Both Chelsea and Manchester United are starting the preseason in Thailand and Chelsea manager Jose Mourinho is using the close proximity of the two clubs to start prodding Man United manager David Moyes a bit.

In his first press conference as Man United manager just last week, Moyes made it very clear that Wayne Rooney, who requested a transfer before the end of last season, is not for sale. Despite Moyes' clarity on the issue, Mourinho has decided not to let the point of contention quietly fade away by verifying Chelsea's rumored interest in Rooney and saying that he is "a player that I like very much." Moyes, as you might imagine, did not appreciate this.

From the Guardian:

Speaking at Bangkok's Rajamangala National Stadium where Moyes takes charge of United's opening pre-season tour match on Saturday against the Singha All Star XI, the Scot was asked about Mourinho's comments. "Unless I was speaking double Dutch last week, we said Wayne Rooney is not for sale," said Moyes.

Earlier Mourinho, talking at the team hotel in Bangkok where Chelsea are also embarking on their own tour, the Portuguese was asked if Rooney would become a Chelsea player this summer. "It's a funny, tricky question from an ethical point of view as I can't talk about players from other teams," he said. "But it is not my character to speak with hypocrisy, I always tell what I see.

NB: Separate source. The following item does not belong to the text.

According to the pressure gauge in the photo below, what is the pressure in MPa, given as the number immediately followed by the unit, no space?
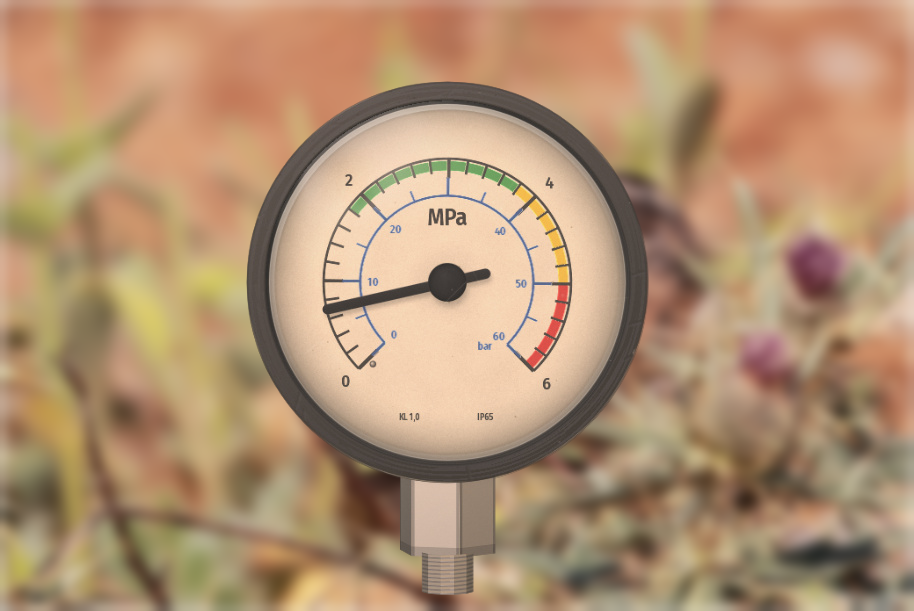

He's a player that I like very much. Being fast and direct I like him very much, but he's a Manchester United player."

Of course, starting off by saying "it's a funny, tricky question" and "I can't talk about players from other teams" before doing exactly that shows that Mourinho knows what he's doing with such comments. And since Rooney was sent home with a hamstring injury shortly after Man United arrived in Thailand — adding questions about Rooney's previously touted fitness to those of his interest level — he'll have time to ponder these comments with his advisors.

From a transfer dealings perspective, Mourinho's motives are clear, but as with many things he says, there could be a bit of a personal vendetta at work as well. When Mourinho was publicly nominated as a replacement for Sir Alex Ferguson before the Scot even announced his retirement, club director Sir Bobby Charlton said, "Mourinho is a really good coach but that's as far as I would go really. ... He pontificates too much for my liking."

Though Mourinho says he had no interest in the Man United job and always wanted to return to Chelsea, the fact that he wasn't more seriously considered could've still been perceived as something of an insult by a man who sees most everything as an insult. So now he's using his words to get inside Moyes' head just as he used his finger to get inside Tito Vilanova's eyeball. And it's only July.